Nesse conceito não está incluído o dinheiro – bem móvel e consumível -, ou seja, o próprio faturamento da empresa não é considerado “bem de capital essencial à atividade empresarial do devedor”, pelo STJ.

Contudo, a prática demonstra que o dinheiro é fundamental para a continuidade da atividade empresarial, sendo de rigor consolidar o entendimento da jurisprudência no sentido de considerar dinheiro como bem de capital essencial, a fim de preservar os objetivos da Lei nova. Caso contrário, não haverá ativos aptos a garantir a superação da crise econômico-financeira.
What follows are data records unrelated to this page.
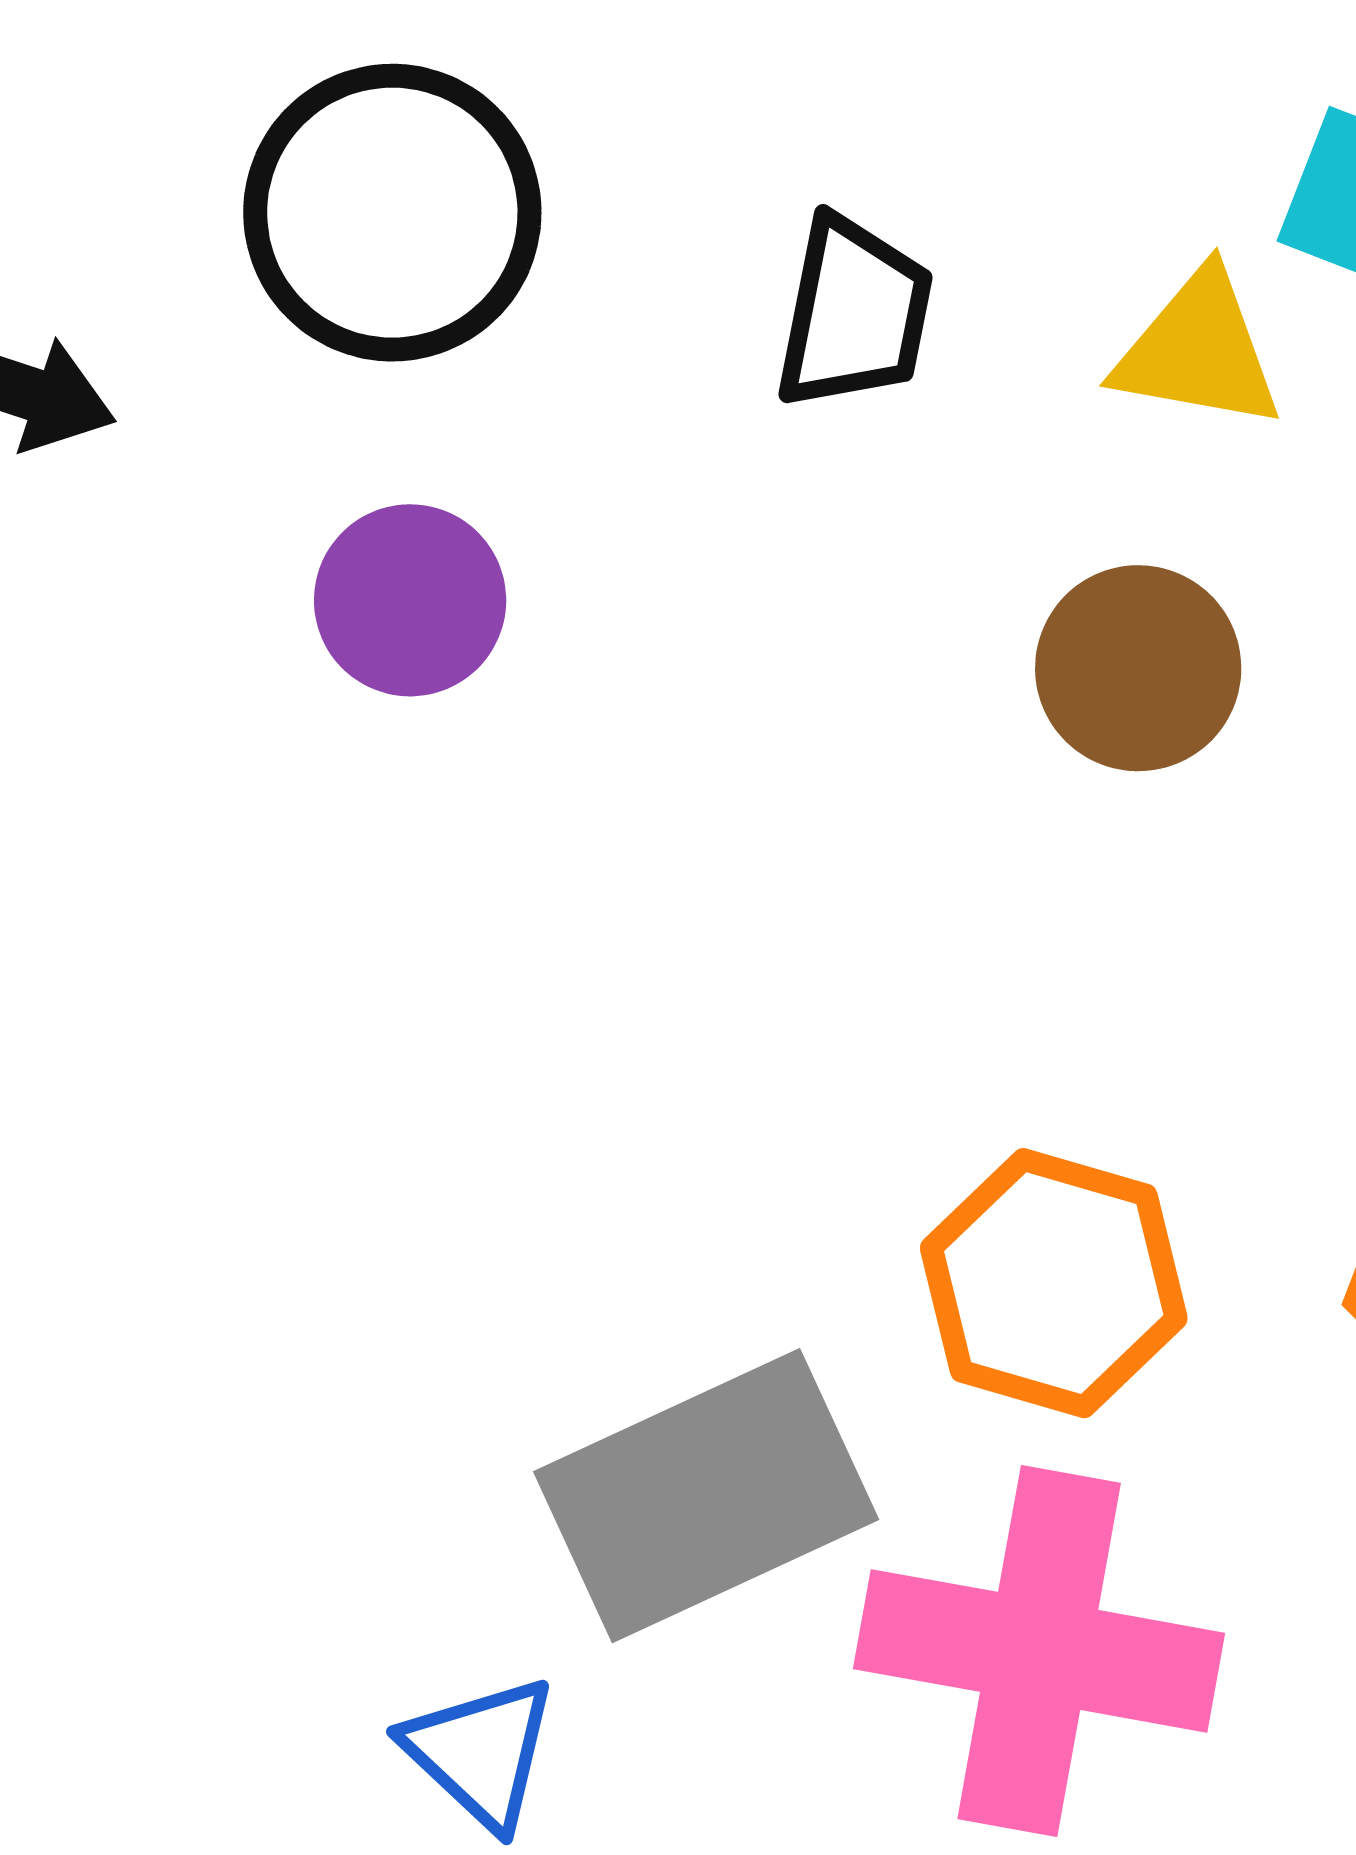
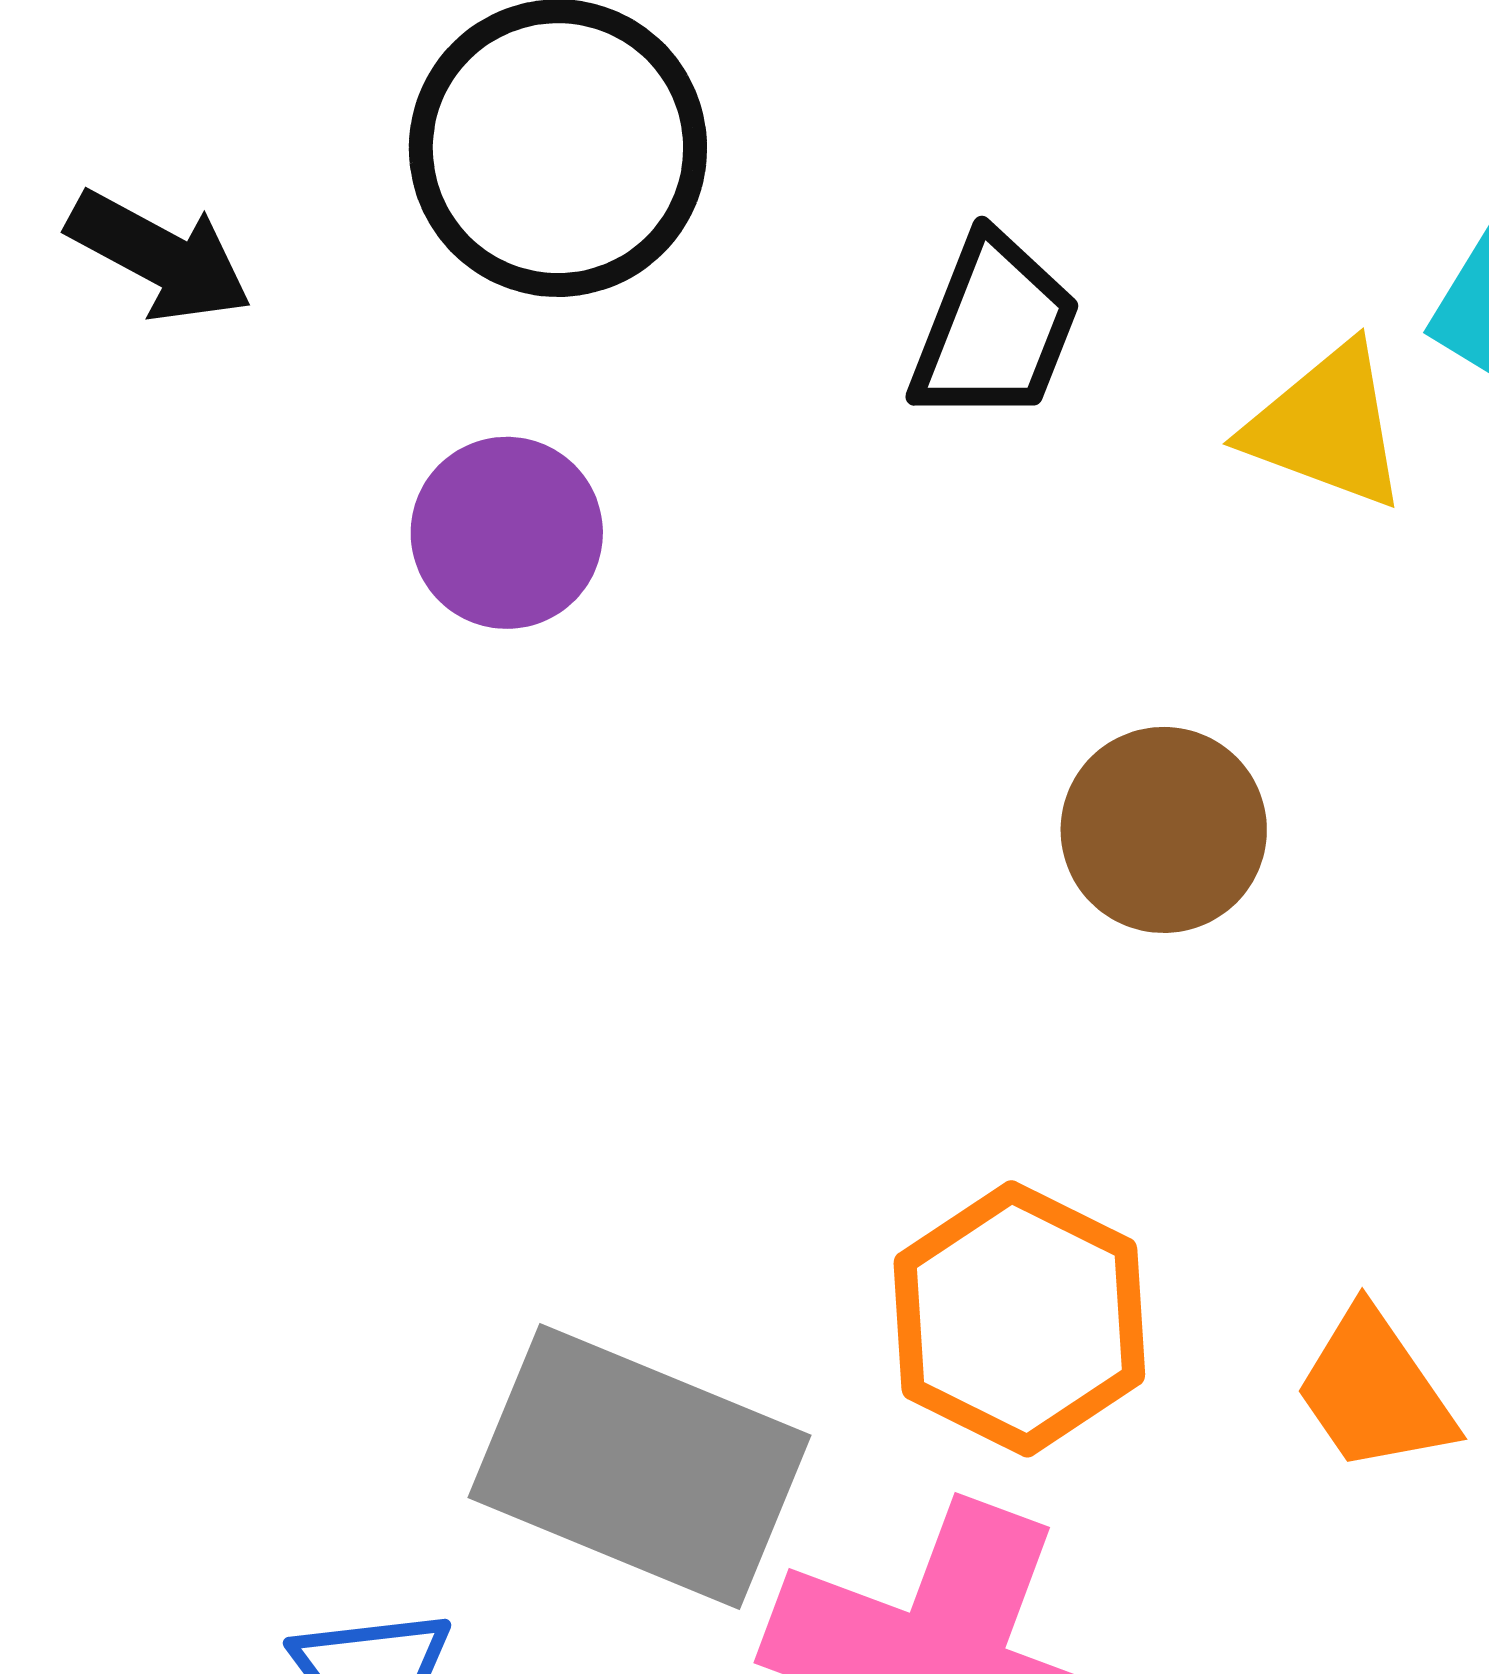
brown circle: (1138, 668) -> (1164, 830), moved
gray rectangle: (706, 1496) -> (640, 1466), turned 37

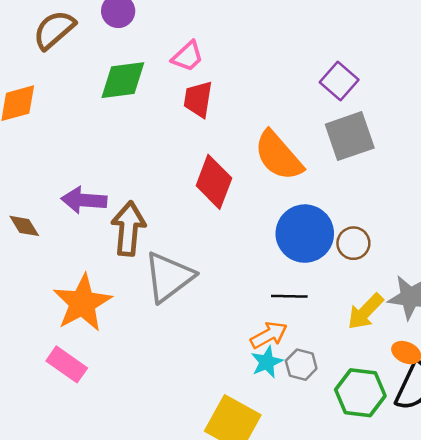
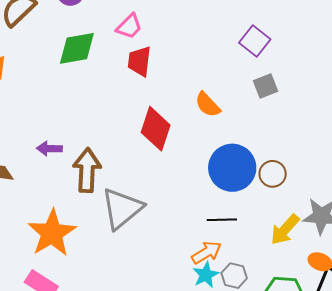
gray square: (350, 136) -> (265, 86), size x0.6
orange semicircle: (278, 156) -> (208, 105), size x0.6
purple arrow: (84, 200) -> (49, 149), size x0.7

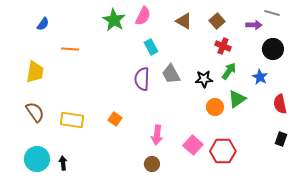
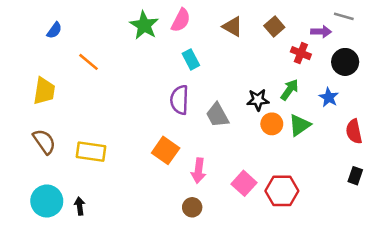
red cross: (223, 46) -> (301, 53), moved
orange line: (70, 49) -> (88, 62), turned 36
gray trapezoid: (171, 74) -> (217, 115), moved
orange circle: (215, 107) -> (272, 124), moved
orange square: (115, 119) -> (166, 150), moved, size x1.5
Destarte, as inovações promovidas pela Lei nova, entre as quais, a dilação do prazo de suspensão das execuções, a proibição de constrições judiciais, a possibilidade de apresentação de plano alternativo de recuperação judicial pelos credores, com a finalidade de implementar as atividades empresariais, estão em consonância com legislações modernas e, inclusive, com o princípio da livre iniciativa para as atividades empresariais, e serão aperfeiçoadas pela jurisprudência dos Tribunais pátrios, a fim de garantir o pagamento dos credores, a manutenção dos empregos e da própria economia do País.